* _LISTED ENTRIES_
☆ ☆ ☆
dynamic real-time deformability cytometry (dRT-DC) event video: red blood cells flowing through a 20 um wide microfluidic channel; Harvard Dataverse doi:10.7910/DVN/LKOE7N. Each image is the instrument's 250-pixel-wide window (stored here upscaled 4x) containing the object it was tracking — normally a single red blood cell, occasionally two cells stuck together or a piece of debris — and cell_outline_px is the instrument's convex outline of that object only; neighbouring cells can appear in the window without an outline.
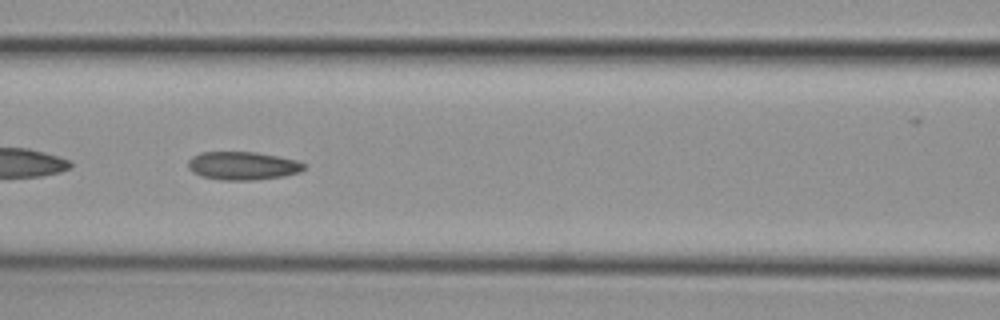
{"species": "common noctule bat (a hibernating species)", "species_latin": "Nyctalus noctula", "temperature_condition": "cold", "stored_images_in_passage": 55, "camera_frame_rate_fps": 3000, "um_per_image_px": 0.085, "animal": {"sex": "female", "body_mass_g": 29.2, "forearm_length_mm": 56.3}, "frame": {"image": 1, "passage_image": 24, "time_ms": 7.667, "image_size_px": [1000, 320], "cell_outline_px": [[304, 168], [300, 172], [284, 176], [252, 180], [220, 180], [200, 176], [192, 172], [188, 168], [188, 160], [192, 156], [200, 152], [256, 152], [296, 160], [304, 164]], "centroid_in_image_um": [20.58, 14.09], "position_along_channel_um": 146.0, "area_um2": 19.07}, "authors_computed_cell_mechanics": {"area_um2": 19.1896, "velocity_mm_per_s": 3.796, "shape_relaxation_time_tau1_ms": null, "shape_relaxation_time_tau2_ms": 7.602, "deformation_change_tau1": null, "deformation_change_tau2": 0.1574}}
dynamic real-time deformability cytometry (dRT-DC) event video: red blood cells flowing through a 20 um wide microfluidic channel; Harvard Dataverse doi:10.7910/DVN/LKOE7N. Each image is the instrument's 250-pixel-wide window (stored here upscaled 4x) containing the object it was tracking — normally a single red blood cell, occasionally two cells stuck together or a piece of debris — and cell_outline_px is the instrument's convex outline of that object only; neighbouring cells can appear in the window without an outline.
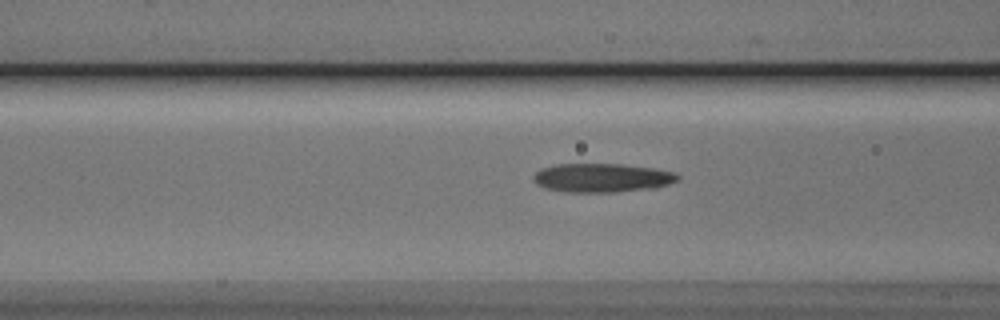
{"species": "Egyptian fruit bat (a non-hibernating species)", "species_latin": "Rousettus aegyptiacus", "temperature_condition": "cold", "stored_images_in_passage": 41, "segment_of_instrument_passage": [1, 2], "camera_frame_rate_fps": 3000, "um_per_image_px": 0.085, "animal": {"sex": "male"}, "frame": {"image": 1, "passage_image": 8, "time_ms": 2.333, "image_size_px": [1000, 320], "cell_outline_px": [[680, 180], [656, 188], [616, 192], [564, 192], [544, 188], [536, 184], [532, 180], [532, 176], [540, 168], [556, 164], [620, 164], [656, 168], [676, 172], [680, 176]], "centroid_in_image_um": [51.18, 15.11], "position_along_channel_um": 115.4, "area_um2": 24.68}}
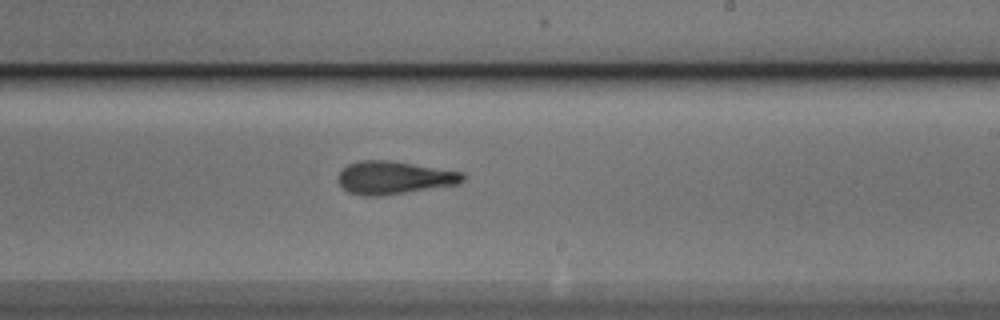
{"frame": {"image": 2, "passage_image": 19, "time_ms": 6.0, "image_size_px": [1000, 320], "cell_outline_px": [[468, 176], [460, 184], [380, 196], [360, 196], [348, 192], [336, 180], [340, 172], [348, 164], [360, 160], [392, 160], [464, 172]], "centroid_in_image_um": [33.53, 15.1], "position_along_channel_um": 255.5, "area_um2": 24.28}}
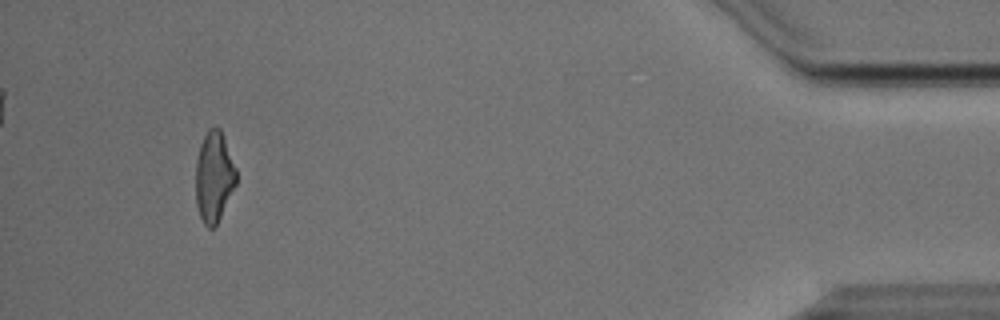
{"frame": {"image": 3, "passage_image": 37, "time_ms": 12.0, "image_size_px": [1000, 320], "cell_outline_px": [[236, 184], [216, 224], [212, 228], [208, 228], [204, 224], [200, 216], [196, 204], [196, 160], [200, 144], [208, 128], [220, 128], [236, 168]], "centroid_in_image_um": [18.17, 15.02], "position_along_channel_um": 417.0, "area_um2": 21.1}}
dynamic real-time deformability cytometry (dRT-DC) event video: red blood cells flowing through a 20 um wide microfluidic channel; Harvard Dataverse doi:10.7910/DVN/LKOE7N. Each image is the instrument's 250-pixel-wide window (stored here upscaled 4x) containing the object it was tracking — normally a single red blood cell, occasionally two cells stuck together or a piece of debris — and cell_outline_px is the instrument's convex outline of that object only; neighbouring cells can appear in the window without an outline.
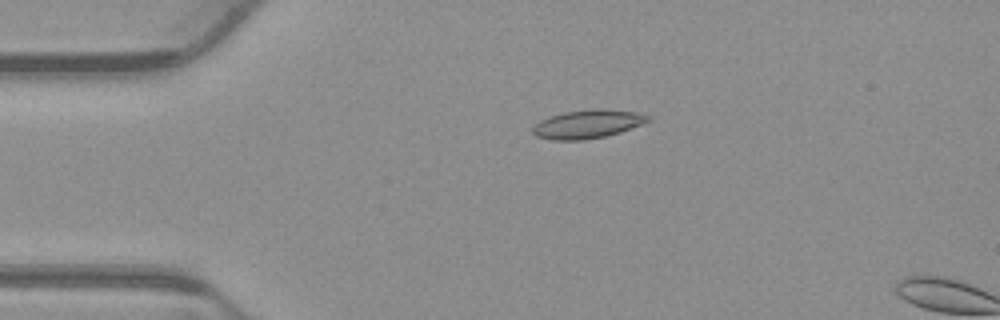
☆ ☆ ☆
Exclude the images, then output the data above word for word.

dynamic real-time deformability cytometry (dRT-DC) event video: red blood cells flowing through a 20 um wide microfluidic channel; Harvard Dataverse doi:10.7910/DVN/LKOE7N. Each image is the instrument's 250-pixel-wide window (stored here upscaled 4x) containing the object it was tracking — normally a single red blood cell, occasionally two cells stuck together or a piece of debris — and cell_outline_px is the instrument's convex outline of that object only; neighbouring cells can appear in the window without an outline.
{"species": "common noctule bat (a hibernating species)", "species_latin": "Nyctalus noctula", "temperature_condition": "cold", "stored_images_in_passage": 55, "camera_frame_rate_fps": 3000, "um_per_image_px": 0.085, "animal": {"sex": "female", "body_mass_g": 29.2, "forearm_length_mm": 56.3}, "frame": {"image": 1, "passage_image": 24, "time_ms": 7.667, "image_size_px": [1000, 320], "cell_outline_px": [[304, 168], [300, 172], [284, 176], [252, 180], [220, 180], [200, 176], [192, 172], [188, 168], [188, 160], [192, 156], [200, 152], [256, 152], [296, 160], [304, 164]], "centroid_in_image_um": [20.58, 14.09], "position_along_channel_um": 146.0, "area_um2": 19.07}, "authors_computed_cell_mechanics": {"area_um2": 19.1896, "velocity_mm_per_s": 3.796, "shape_relaxation_time_tau1_ms": null, "shape_relaxation_time_tau2_ms": 7.602, "deformation_change_tau1": null, "deformation_change_tau2": 0.1574}}
dynamic real-time deformability cytometry (dRT-DC) event video: red blood cells flowing through a 20 um wide microfluidic channel; Harvard Dataverse doi:10.7910/DVN/LKOE7N. Each image is the instrument's 250-pixel-wide window (stored here upscaled 4x) containing the object it was tracking — normally a single red blood cell, occasionally two cells stuck together or a piece of debris — and cell_outline_px is the instrument's convex outline of that object only; neighbouring cells can appear in the window without an outline.
{"species": "Egyptian fruit bat (a non-hibernating species)", "species_latin": "Rousettus aegyptiacus", "temperature_condition": "cold", "stored_images_in_passage": 41, "segment_of_instrument_passage": [1, 2], "camera_frame_rate_fps": 3000, "um_per_image_px": 0.085, "animal": {"sex": "male"}, "frame": {"image": 1, "passage_image": 8, "time_ms": 2.333, "image_size_px": [1000, 320], "cell_outline_px": [[680, 180], [656, 188], [616, 192], [564, 192], [544, 188], [536, 184], [532, 180], [532, 176], [540, 168], [556, 164], [620, 164], [656, 168], [676, 172], [680, 176]], "centroid_in_image_um": [51.18, 15.11], "position_along_channel_um": 115.4, "area_um2": 24.68}}
{"frame": {"image": 2, "passage_image": 19, "time_ms": 6.0, "image_size_px": [1000, 320], "cell_outline_px": [[468, 176], [460, 184], [380, 196], [360, 196], [348, 192], [336, 180], [340, 172], [348, 164], [360, 160], [392, 160], [464, 172]], "centroid_in_image_um": [33.53, 15.1], "position_along_channel_um": 255.5, "area_um2": 24.28}}
{"frame": {"image": 3, "passage_image": 37, "time_ms": 12.0, "image_size_px": [1000, 320], "cell_outline_px": [[236, 184], [216, 224], [212, 228], [208, 228], [204, 224], [200, 216], [196, 204], [196, 160], [200, 144], [208, 128], [220, 128], [236, 168]], "centroid_in_image_um": [18.17, 15.02], "position_along_channel_um": 417.0, "area_um2": 21.1}}
dynamic real-time deformability cytometry (dRT-DC) event video: red blood cells flowing through a 20 um wide microfluidic channel; Harvard Dataverse doi:10.7910/DVN/LKOE7N. Each image is the instrument's 250-pixel-wide window (stored here upscaled 4x) containing the object it was tracking — normally a single red blood cell, occasionally two cells stuck together or a piece of debris — and cell_outline_px is the instrument's convex outline of that object only; neighbouring cells can appear in the window without an outline.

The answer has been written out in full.